In den 1990ern und frühen 2000ern brachten die Beduinen russische Zwangsprostituierte über den Sinai nach Israel. Um 2006 suchten immer mehr afrikanische Flüchtlinge den Weg nach Europa über den Sinai...
Sie nahmen die Flüchtlinge gefangen und forderten von deren Familien Lösegeld. 10.000 Dollar. Dann 20.000, inzwischen sind es 40.000 Dollar. Um ihren Forderungen Nachdruck zu verleihen, foltern sie ihre Gefangenen so, dass ihre Angehörigen es hören können....
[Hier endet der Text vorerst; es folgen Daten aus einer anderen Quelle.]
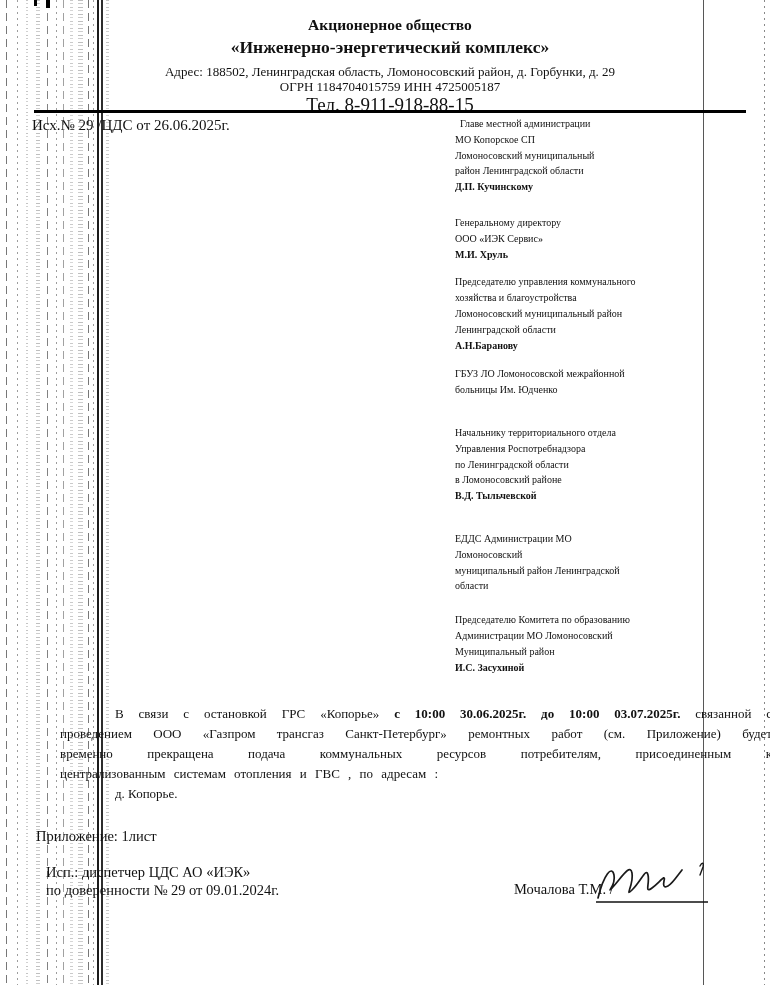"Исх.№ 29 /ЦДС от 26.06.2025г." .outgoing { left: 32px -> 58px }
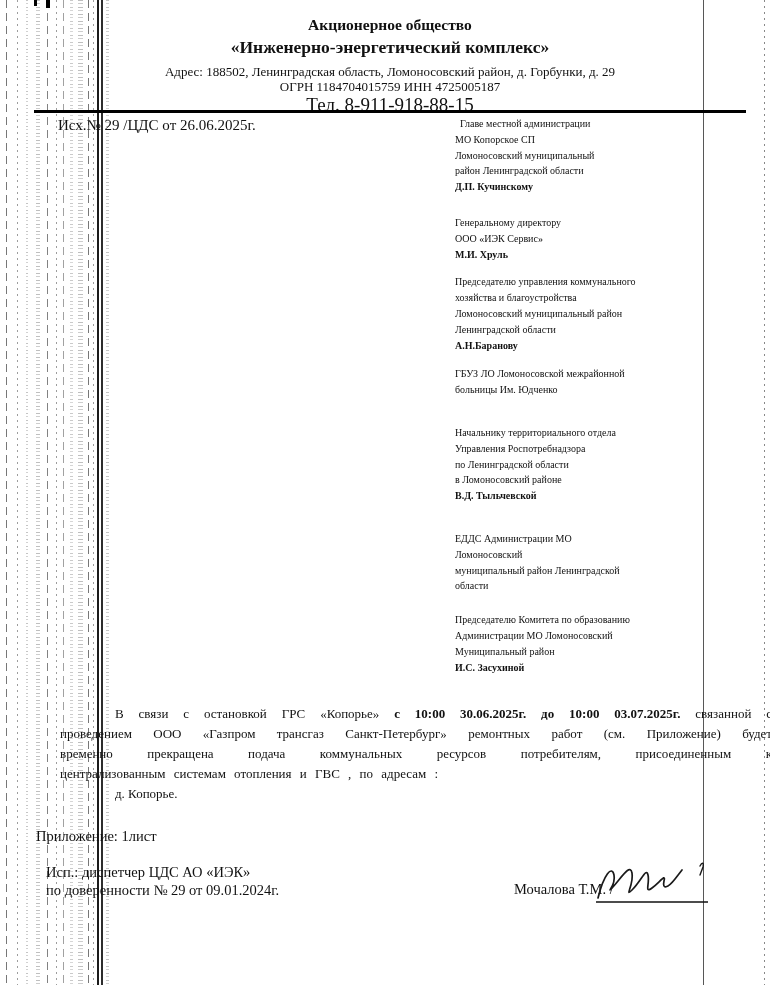"по доверенности № 29 от" div { html: <div>по доверенности № 29 от 09.01.2024г.</div> -> none }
Dass man ihm ein Telefon in die Hand gab, ihn seine Familie anrufen ließ, dann Strom an die Ketten legte. Dass er schrie, bevor er die Lösegeldforderung durchgeben musste: 35.000 Dollar....
Die Kidnapper schreckt das bislang nicht ab. Sie unterhalten eigene Camps im nordsudanesischen Niemandsland, in denen sie ihre Geiseln sammeln. Siedlungen aus kleinen Häusern, kalter Boden, eine kleine Schale Reis pro Tag und, bereits hier schon, Vergewaltigungen. So beschreibt es Kidane in seiner Zelle in El-Arisch. In Trupps von bis zu 80 Menschen werden sie dann in den Sinai geschafft und an den nächsten Familenclan weiterverkauft. Für 4.000 Dollar pro Geisel. So erzählt es Sheich Ibrahim in Al-Mahdia...
Der Friedhof von El-Arisch liegt am Rand der Stadt. Hunde scharren vor der Mauer im Sand nach Knochen. Kinder jagen sie ihnen ab und graben sie wieder ein. Sie bekommen etwas Geld dafür von dem, der dieses Massengrab angelegt hat.
Hamdi al-Azazi bestattet seit Jahren die toten Flüchtlinge, um die 500, sagt er, seien es bislang, die meisten stammten aus dem Sudan und Eritrea und seien in den Händen der Schlepper und Entführer gestorben. An Folter, an Hunger, Durst oder Krankheit. Andere, behauptet Al-Azazi, weil man ihnen Organe entnommen habe...
Al-Azazi bekommt Morddrohungen – nicht nur weil er die Beduinenclans des Menschenhandels und der Folter beschuldigt, sondern weil er ihnen auch vorwirft, mit den Organen von Flüchtlingen zu handeln.
Auf seinem Computer hat er Fotos gespeichert, die Leichen mit aufgesägten, leeren Brustkörben zeigen. Den Opfern würden in mobilen Kliniken die Organe entfernt, behauptet Al-Azazi, und dann nach Kairo oder Israel gebracht.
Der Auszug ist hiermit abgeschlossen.